I am going to be receptive to the lesson and learn what I need to grow and continue on my journey. This may not be the way I want things to be, however, it is the way that things are. And no amount of worry or anger is ever going to change that. I can only pray and read as I walk the path ahead of me.
There is still work to be done and that work is not getting accomplished through my own stubbornness and determination. That work is now going to rely on compassion and cooperation. This weekend is going to be a chance for my family and I to work together out of the necessity of my limitations. And that process can only make us stronger as a whole. Rather than me working on things as an individual, I have to put trust and faith in them just as I easily put trust and faith in God.

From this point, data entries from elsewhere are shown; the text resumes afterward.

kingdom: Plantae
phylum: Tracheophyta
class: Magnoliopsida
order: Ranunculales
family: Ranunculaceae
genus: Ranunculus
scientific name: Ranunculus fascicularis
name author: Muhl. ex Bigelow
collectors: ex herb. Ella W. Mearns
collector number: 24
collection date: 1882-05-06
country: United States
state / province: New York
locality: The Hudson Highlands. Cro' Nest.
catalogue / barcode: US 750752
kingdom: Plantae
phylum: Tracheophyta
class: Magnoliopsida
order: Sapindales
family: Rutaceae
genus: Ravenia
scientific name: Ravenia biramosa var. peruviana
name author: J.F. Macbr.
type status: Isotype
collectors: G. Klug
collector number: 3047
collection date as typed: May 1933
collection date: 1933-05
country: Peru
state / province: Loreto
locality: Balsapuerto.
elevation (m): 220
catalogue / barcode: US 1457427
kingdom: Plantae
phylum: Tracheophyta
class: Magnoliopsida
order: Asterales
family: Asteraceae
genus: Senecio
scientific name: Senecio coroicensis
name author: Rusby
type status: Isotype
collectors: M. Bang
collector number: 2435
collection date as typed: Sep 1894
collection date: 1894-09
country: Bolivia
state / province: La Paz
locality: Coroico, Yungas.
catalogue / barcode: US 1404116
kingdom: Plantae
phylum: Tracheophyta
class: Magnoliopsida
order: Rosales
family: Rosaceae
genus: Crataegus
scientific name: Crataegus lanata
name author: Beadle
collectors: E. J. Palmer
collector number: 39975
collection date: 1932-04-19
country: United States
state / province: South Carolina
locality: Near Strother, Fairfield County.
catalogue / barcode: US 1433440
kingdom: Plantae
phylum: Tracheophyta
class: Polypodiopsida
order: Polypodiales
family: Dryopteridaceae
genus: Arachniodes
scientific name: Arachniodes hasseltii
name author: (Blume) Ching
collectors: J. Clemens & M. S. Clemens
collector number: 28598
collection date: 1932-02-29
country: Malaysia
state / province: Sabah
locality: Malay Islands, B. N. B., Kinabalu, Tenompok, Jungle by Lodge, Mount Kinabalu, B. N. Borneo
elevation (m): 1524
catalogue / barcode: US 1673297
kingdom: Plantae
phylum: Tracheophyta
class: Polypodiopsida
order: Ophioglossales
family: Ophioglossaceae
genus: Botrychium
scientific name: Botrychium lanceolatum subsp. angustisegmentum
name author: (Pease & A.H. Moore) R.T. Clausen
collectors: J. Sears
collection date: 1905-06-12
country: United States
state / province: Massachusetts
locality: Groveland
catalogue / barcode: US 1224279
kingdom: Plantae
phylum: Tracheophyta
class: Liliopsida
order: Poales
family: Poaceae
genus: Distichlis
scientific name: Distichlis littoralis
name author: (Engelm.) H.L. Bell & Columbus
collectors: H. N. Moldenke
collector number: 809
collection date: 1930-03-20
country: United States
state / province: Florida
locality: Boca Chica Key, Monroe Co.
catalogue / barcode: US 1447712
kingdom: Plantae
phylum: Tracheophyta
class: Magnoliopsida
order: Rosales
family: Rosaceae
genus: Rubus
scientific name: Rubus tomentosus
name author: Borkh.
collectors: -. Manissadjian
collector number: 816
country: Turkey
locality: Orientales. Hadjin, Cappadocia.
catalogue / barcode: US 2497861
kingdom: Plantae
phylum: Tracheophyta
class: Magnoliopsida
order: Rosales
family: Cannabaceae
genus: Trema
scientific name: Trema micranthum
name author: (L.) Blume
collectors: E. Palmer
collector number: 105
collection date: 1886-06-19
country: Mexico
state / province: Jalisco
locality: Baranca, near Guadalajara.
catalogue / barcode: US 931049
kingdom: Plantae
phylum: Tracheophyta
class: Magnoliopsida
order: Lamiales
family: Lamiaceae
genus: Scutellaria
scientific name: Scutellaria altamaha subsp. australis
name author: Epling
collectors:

I think one of the biggest problems I have experienced in the past is the limitation I have placed on the importance of others in my walk. I am not a huge fan of the folks that gather in churches because I have seen in the past how folks get turned away from their main focus of worship and end up worrying about baser things. BUT, I cannot let other people be a stumbling block in my walk with God. So, I have worked around that by attending a few different church buildings at different times. Now thinking that I might be limited in my ability to be among those folks this weekend is even starting to trouble me in spite of the fact that I started out just looking for an intimate study group and resigned myself to attending services.
The blessing has been that the places I have gone have not been packed with people. And the folks I have met over the past few months of working on my walk have been really beneficial in helping me dispel my fears of the folks at church. And, at this point, even if they were your typical church ladies with their bonnets tied too tightly I would still be going to church. I am never going to let other people stop me from attending church. So, just as with this lesson I am learning now, through all these struggles, obstacles, and challenges, I am continuing my walk and, hopefully, strengthening my relationship.
If I want any relationship to be stronger, I must share in what the other values. This weekend will be a journey in strengthening relationships with others as I humble myself to ask for help.
Peace to your home. Bless your being. The reign of God is now. Have the day you want. I hope you find whatever you’re looking for.